Brandon Rep. Rachel Burgin's wide-ranging antiabortion bill (HB 277) was already stacked with a number of new restrictions on the procedure and the clinics that provide them.
It creates a 24-hour waiting period for women who wish to get abortions; requires physicians who perform abortions to take three hours of ethics training; require new abortion clinics or locations to be wholly owned by physicians; and expand the abortion ban to when the fetus is viable, among other things.
Now her proposal would do even more.
Even though a committee analysis noted the scientific community is not united on when a fetus can feel pain, physicians would be required to inform women that the fetus feels pain after 20 weeks. They would also have to describe the steps needed to perform the abortion, and specifically list the steps that could be painful for the fetus.
The bill requires physicians to save babies who are born alive after an attempted abortion. And it also requires the Agency for Health Care Administration to submit aggregate data reports on the procedures performed in Florida to the Centers for Disease Control and Prevention.
AHCA reported in a committee analysis this year that compliance with the reporting requirement would cost $50,000 in software upgrades. An AHCA official backtracked on that point as several Republicans suggested it was an error, saying "we feel that is something we can absorb."
Mirroring efforts by Democratic Sen. Eleanor Sobel during discussion of the Senate's companion bill on Wednesday, Rep. Elaine Schwartz, D-Hollywood, offered several hopeless amendments that she eventually withdrew, including one requiring men to wait 24 hours before receiving vasectomies and erectile dysfunction medication.
"This bill does more than we’ve even discussed," she said. "It is insipid and it is intrusive."

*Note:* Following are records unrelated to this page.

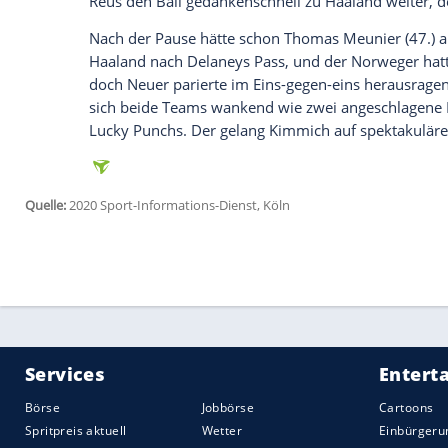
Reyna
(beide Bank) in Person von
Thoma
in der Zentrale. Diese schienen die Gäst
es aufgrund fehlender Passschärfe, die
schon früher richtig weh zu tun.
Stattdessen war die Bayern-Führung das 
Nach einer BVB-Ecke gelangte der Ball üb
wo Tolisso auf Zuspiel von
Lewandowski
Hitz, der den erkrankten Roman Bürki ver
Reus
hatte nach einem Fehlpass von
Man
die erneute Antwort der Bayern ließ nich
Davies-Flanke stieg
Müller
am langen Pfos
und köpfte ein. Coman ließ nach einem er
Im Angesicht der Niederlage wurde
Dort
belohnt. Nach einem erzwungenen Fehler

Among people speaking in favor of the bill was Maureen Ahern, wife of St. Petersburg Rep. Larry Ahern, a Republican, who said the bill did not restrict access to health care, as Planned Parenthood advocates suggested, because abortion is not health care.
Republican members were more blunt.
“I think as a man I do feel qualified to comment on this a little bit given my own personal history," said Rep. Jason Brodeur, R-Sanford. "I think when you make a choice to unilaterally end someone’s life by force we generally call that murder."
The vote was 12-6 along party lines.